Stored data

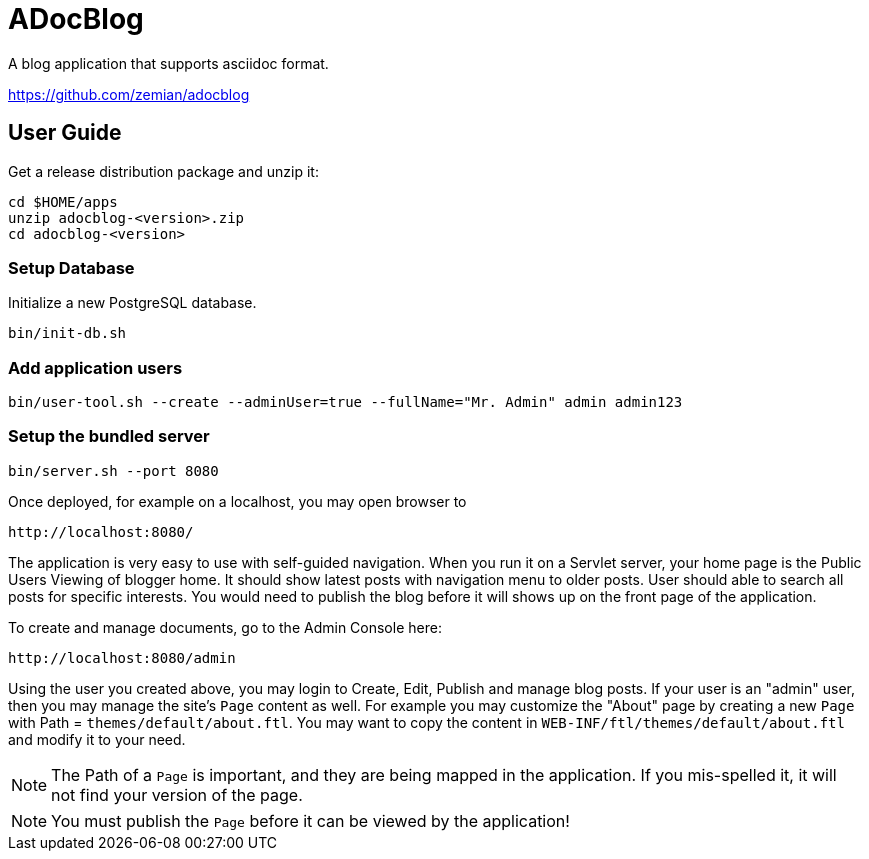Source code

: = ADocBlog

A blog application that supports asciidoc format.

https://github.com/zemian/adocblog

== User Guide

Get a release distribution package and unzip it:

  cd $HOME/apps
  unzip adocblog-<version>.zip
  cd adocblog-<version>


=== Setup Database

Initialize a new PostgreSQL database.

  bin/init-db.sh


=== Add application users

  bin/user-tool.sh --create --adminUser=true --fullName="Mr. Admin" admin admin123


=== Setup the bundled server

  bin/server.sh --port 8080


Once deployed, for example on a localhost, you may open browser to

  http://localhost:8080/

The application is very easy to use with self-guided navigation. When you run it on a Servlet server,
your home page is the Public Users Viewing of blogger home. It should show latest posts with navigation
menu to older posts. User should able to search all posts for specific interests. You would need to
publish the blog before it will shows up on the front page of the application.

To create and manage documents, go to the Admin Console here:

  http://localhost:8080/admin

Using the user you created above, you may login to Create, Edit, Publish and manage blog posts. If your
user is an "admin" user, then you may manage the site's `Page` content as well. For example you
may customize the "About" page by creating a new `Page` with Path = `themes/default/about.ftl`. You may
want to copy the content in `WEB-INF/ftl/themes/default/about.ftl` and modify it to your need.

NOTE: The Path of a `Page` is important, and they are being mapped in the application. If you mis-spelled
it, it will not find your version of the page.

NOTE: You must publish the `Page` before it can be viewed by the application!
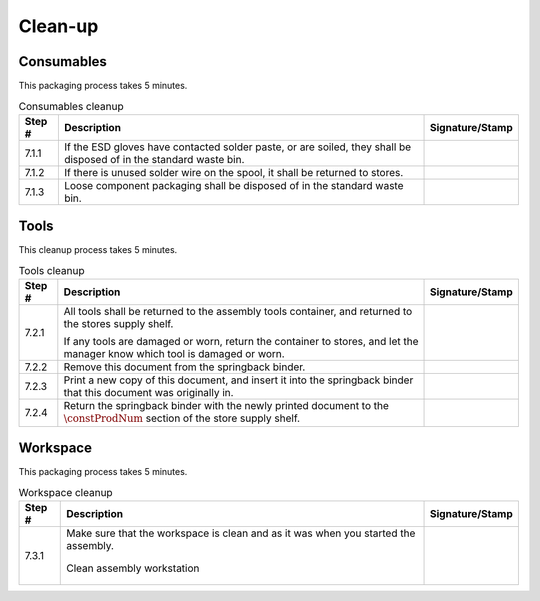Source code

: ********
Clean-up
********

Consumables
***********

This packaging process takes 5 minutes.

.. tabularcolumns:: |>{\raggedright\arraybackslash}\Y{0.10}
                    |>{\raggedright\arraybackslash}\Y{0.70}
                    |>{\raggedright\arraybackslash}\Y{0.20}|

.. _tbl_cleanup_consumables:

.. list-table:: Consumables cleanup
    :class: longtable
    :header-rows: 1
    :align: center 

    * - Step #
      - Description
      - Signature/Stamp
    * - 7.1.1
      - If the ESD gloves have contacted solder paste, or are soiled, they shall be disposed of in the standard waste bin.
      - 
        .. raw:: latex

          \includegraphics[align=t,scale=1]{../../images/doc_stamp.pdf}
    * - 7.1.2
      - If there is unused solder wire on the spool, it shall be returned to stores.
      - 
        .. raw:: latex

          \includegraphics[align=t,scale=1]{../../images/doc_stamp.pdf}
    * - 7.1.3
      - Loose component packaging shall be disposed of in the standard waste bin.
      - 
        .. raw:: latex

          \includegraphics[align=t,scale=1]{../../images/doc_stamp.pdf}


Tools
*****

This cleanup process takes 5 minutes.

.. tabularcolumns:: |>{\raggedright\arraybackslash}\Y{0.10}
                    |>{\raggedright\arraybackslash}\Y{0.70}
                    |>{\raggedright\arraybackslash}\Y{0.20}|

.. _tbl_cleanup_tools:

.. list-table:: Tools cleanup
    :class: longtable
    :header-rows: 1
    :align: center 

    * - Step #
      - Description
      - Signature/Stamp
    * - 7.2.1
      - All tools shall be returned to the assembly tools container, and returned to the stores supply shelf.

        .. raw:: latex

          \vspace*{1ex}

        If any tools are damaged or worn, return the container to stores, and let the manager know which tool is damaged or worn.
      - 
        .. raw:: latex

          \includegraphics[align=t,scale=1]{../../images/doc_stamp.pdf}
    * - 7.2.2
      - Remove this document from the springback binder.
      - 
        .. raw:: latex

          \includegraphics[align=t,scale=1]{../../images/doc_stamp.pdf}
    * - 7.2.3
      - Print a new copy of this document, and insert it into the springback binder that this document was originally in.
      - 
        .. raw:: latex

          \includegraphics[align=t,scale=1]{../../images/doc_stamp.pdf}
    * - 7.2.4
      - Return the springback binder with the newly printed document to the :math:`\constProdNum` section of the store supply shelf.
      - 
        .. raw:: latex

          \includegraphics[align=t,scale=1]{../../images/doc_stamp.pdf}

Workspace
*********

This packaging process takes 5 minutes.

.. tabularcolumns:: |>{\raggedright\arraybackslash}\Y{0.10}
                    |>{\raggedright\arraybackslash}\Y{0.70}
                    |>{\raggedright\arraybackslash}\Y{0.20}|

.. _tbl_cleanup_workspace:

.. list-table:: Workspace cleanup
    :class: longtable
    :header-rows: 1
    :align: center 

    * - Step #
      - Description
      - Signature/Stamp
    * - 7.3.1
      - Make sure that the workspace is clean and as it was when you started the assembly.

        .. raw:: latex

          \vspace*{1ex}

        .. figure:: /images/desk.jpg
            :align:  center
            :figwidth: 100%
           
            Clean assembly workstation
      - 
        .. raw:: latex

          \includegraphics[align=t,scale=1]{../../images/doc_stamp.pdf}
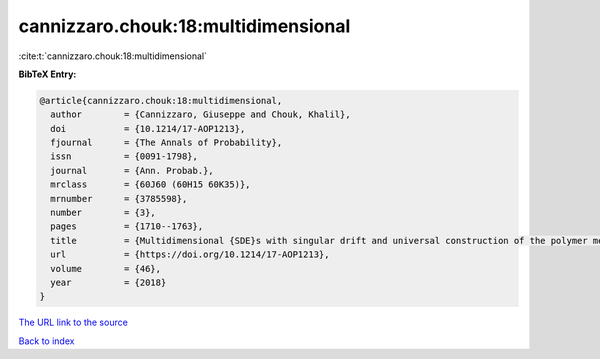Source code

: cannizzaro.chouk:18:multidimensional
====================================

:cite:t:`cannizzaro.chouk:18:multidimensional`

**BibTeX Entry:**

.. code-block:: bibtex

   @article{cannizzaro.chouk:18:multidimensional,
     author        = {Cannizzaro, Giuseppe and Chouk, Khalil},
     doi           = {10.1214/17-AOP1213},
     fjournal      = {The Annals of Probability},
     issn          = {0091-1798},
     journal       = {Ann. Probab.},
     mrclass       = {60J60 (60H15 60K35)},
     mrnumber      = {3785598},
     number        = {3},
     pages         = {1710--1763},
     title         = {Multidimensional {SDE}s with singular drift and universal construction of the polymer measure with white noise potential},
     url           = {https://doi.org/10.1214/17-AOP1213},
     volume        = {46},
     year          = {2018}
   }
`The URL link to the source <https://doi.org/10.1214/17-AOP1213>`_


`Back to index <../By-Cite-Keys.html>`_
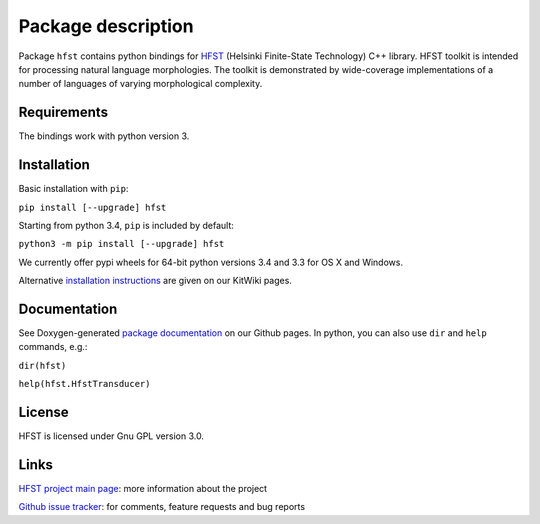 
*******************
Package description
*******************

Package ``hfst`` contains python bindings for `HFST <https://hfst.github.io>`_ (Helsinki Finite-State Technology) C++ library. HFST toolkit is intended for processing natural language morphologies.
The toolkit is demonstrated by wide-coverage implementations of a number of languages of varying morphological complexity.

Requirements
############

The bindings work with python version 3.

Installation
############

Basic installation with ``pip``:

``pip install [--upgrade] hfst``

Starting from python 3.4, ``pip`` is included by default:

``python3 -m pip install [--upgrade] hfst``

We currently offer pypi wheels for 64-bit python versions 3.4 and 3.3 for OS X and Windows.

Alternative `installation instructions <https://kitwiki.csc.fi/twiki/bin/view/KitWiki/HfstPython>`_ are given on our KitWiki pages.

Documentation
#############

See Doxygen-generated `package documentation <https://hfst.github.io/python>`_ on our Github pages. In python, you can also use ``dir`` and ``help`` commands, e.g.:

``dir(hfst)``

``help(hfst.HfstTransducer)``

License
#######

HFST is licensed under Gnu GPL version 3.0.

Links
#####

`HFST project main page <https://hfst.github.io>`_: more information about the project

`Github issue tracker <https://github.com/hfst/hfst/issues/>`_: for comments, feature requests and bug reports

▸ **Task instructions**: Reproduce all of the entries above word for word, but leave out their pictures.

▸ **Your solution**:
Source code

: = ADocBlog

A blog application that supports asciidoc format.

https://github.com/zemian/adocblog

== User Guide

Get a release distribution package and unzip it:

  cd $HOME/apps
  unzip adocblog-<version>.zip
  cd adocblog-<version>


=== Setup Database

Initialize a new PostgreSQL database.

  bin/init-db.sh


=== Add application users

  bin/user-tool.sh --create --adminUser=true --fullName="Mr. Admin" admin admin123


=== Setup the bundled server

  bin/server.sh --port 8080


Once deployed, for example on a localhost, you may open browser to

  http://localhost:8080/

The application is very easy to use with self-guided navigation. When you run it on a Servlet server,
your home page is the Public Users Viewing of blogger home. It should show latest posts with navigation
menu to older posts. User should able to search all posts for specific interests. You would need to
publish the blog before it will shows up on the front page of the application.

To create and manage documents, go to the Admin Console here:

  http://localhost:8080/admin

Using the user you created above, you may login to Create, Edit, Publish and manage blog posts. If your
user is an "admin" user, then you may manage the site's `Page` content as well. For example you
may customize the "About" page by creating a new `Page` with Path = `themes/default/about.ftl`. You may
want to copy the content in `WEB-INF/ftl/themes/default/about.ftl` and modify it to your need.

NOTE: The Path of a `Page` is important, and they are being mapped in the application. If you mis-spelled
it, it will not find your version of the page.

NOTE: You must publish the `Page` before it can be viewed by the application!
Source code

: ********
Clean-up
********

Consumables
***********

This packaging process takes 5 minutes.

.. tabularcolumns:: |>{\raggedright\arraybackslash}\Y{0.10}
                    |>{\raggedright\arraybackslash}\Y{0.70}
                    |>{\raggedright\arraybackslash}\Y{0.20}|

.. _tbl_cleanup_consumables:

.. list-table:: Consumables cleanup
    :class: longtable
    :header-rows: 1
    :align: center 

    * - Step #
      - Description
      - Signature/Stamp
    * - 7.1.1
      - If the ESD gloves have contacted solder paste, or are soiled, they shall be disposed of in the standard waste bin.
      - 
        .. raw:: latex

          \includegraphics[align=t,scale=1]{../../images/doc_stamp.pdf}
    * - 7.1.2
      - If there is unused solder wire on the spool, it shall be returned to stores.
      - 
        .. raw:: latex

          \includegraphics[align=t,scale=1]{../../images/doc_stamp.pdf}
    * - 7.1.3
      - Loose component packaging shall be disposed of in the standard waste bin.
      - 
        .. raw:: latex

          \includegraphics[align=t,scale=1]{../../images/doc_stamp.pdf}


Tools
*****

This cleanup process takes 5 minutes.

.. tabularcolumns:: |>{\raggedright\arraybackslash}\Y{0.10}
                    |>{\raggedright\arraybackslash}\Y{0.70}
                    |>{\raggedright\arraybackslash}\Y{0.20}|

.. _tbl_cleanup_tools:

.. list-table:: Tools cleanup
    :class: longtable
    :header-rows: 1
    :align: center 

    * - Step #
      - Description
      - Signature/Stamp
    * - 7.2.1
      - All tools shall be returned to the assembly tools container, and returned to the stores supply shelf.

        .. raw:: latex

          \vspace*{1ex}

        If any tools are damaged or worn, return the container to stores, and let the manager know which tool is damaged or worn.
      - 
        .. raw:: latex

          \includegraphics[align=t,scale=1]{../../images/doc_stamp.pdf}
    * - 7.2.2
      - Remove this document from the springback binder.
      - 
        .. raw:: latex

          \includegraphics[align=t,scale=1]{../../images/doc_stamp.pdf}
    * - 7.2.3
      - Print a new copy of this document, and insert it into the springback binder that this document was originally in.
      - 
        .. raw:: latex

          \includegraphics[align=t,scale=1]{../../images/doc_stamp.pdf}
    * - 7.2.4
      - Return the springback binder with the newly printed document to the :math:`\constProdNum` section of the store supply shelf.
      - 
        .. raw:: latex

          \includegraphics[align=t,scale=1]{../../images/doc_stamp.pdf}

Workspace
*********

This packaging process takes 5 minutes.

.. tabularcolumns:: |>{\raggedright\arraybackslash}\Y{0.10}
                    |>{\raggedright\arraybackslash}\Y{0.70}
                    |>{\raggedright\arraybackslash}\Y{0.20}|

.. _tbl_cleanup_workspace:

.. list-table:: Workspace cleanup
    :class: longtable
    :header-rows: 1
    :align: center 

    * - Step #
      - Description
      - Signature/Stamp
    * - 7.3.1
      - Make sure that the workspace is clean and as it was when you started the assembly.

        .. raw:: latex

          \vspace*{1ex}

        .. figure:: /images/desk.jpg
            :align:  center
            :figwidth: 100%
           
            Clean assembly workstation
      - 
        .. raw:: latex

          \includegraphics[align=t,scale=1]{../../images/doc_stamp.pdf}
Source code

: cannizzaro.chouk:18:multidimensional
====================================

:cite:t:`cannizzaro.chouk:18:multidimensional`

**BibTeX Entry:**

.. code-block:: bibtex

   @article{cannizzaro.chouk:18:multidimensional,
     author        = {Cannizzaro, Giuseppe and Chouk, Khalil},
     doi           = {10.1214/17-AOP1213},
     fjournal      = {The Annals of Probability},
     issn          = {0091-1798},
     journal       = {Ann. Probab.},
     mrclass       = {60J60 (60H15 60K35)},
     mrnumber      = {3785598},
     number        = {3},
     pages         = {1710--1763},
     title         = {Multidimensional {SDE}s with singular drift and universal construction of the polymer measure with white noise potential},
     url           = {https://doi.org/10.1214/17-AOP1213},
     volume        = {46},
     year          = {2018}
   }
`The URL link to the source <https://doi.org/10.1214/17-AOP1213>`_


`Back to index <../By-Cite-Keys.html>`_
*******************
Package description
*******************

Package ``hfst`` contains python bindings for `HFST <https://hfst.github.io>`_ (Helsinki Finite-State Technology) C++ library. HFST toolkit is intended for processing natural language morphologies.
The toolkit is demonstrated by wide-coverage implementations of a number of languages of varying morphological complexity.

Requirements
############

The bindings work with python version 3.

Installation
############

Basic installation with ``pip``:

``pip install [--upgrade] hfst``

Starting from python 3.4, ``pip`` is included by default:

``python3 -m pip install [--upgrade] hfst``

We currently offer pypi wheels for 64-bit python versions 3.4 and 3.3 for OS X and Windows.

Alternative `installation instructions <https://kitwiki.csc.fi/twiki/bin/view/KitWiki/HfstPython>`_ are given on our KitWiki pages.

Documentation
#############

See Doxygen-generated `package documentation <https://hfst.github.io/python>`_ on our Github pages. In python, you can also use ``dir`` and ``help`` commands, e.g.:

``dir(hfst)``

``help(hfst.HfstTransducer)``

License
#######

HFST is licensed under Gnu GPL version 3.0.

Links
#####

`HFST project main page <https://hfst.github.io>`_: more information about the project

`Github issue tracker <https://github.com/hfst/hfst/issues/>`_: for comments, feature requests and bug reports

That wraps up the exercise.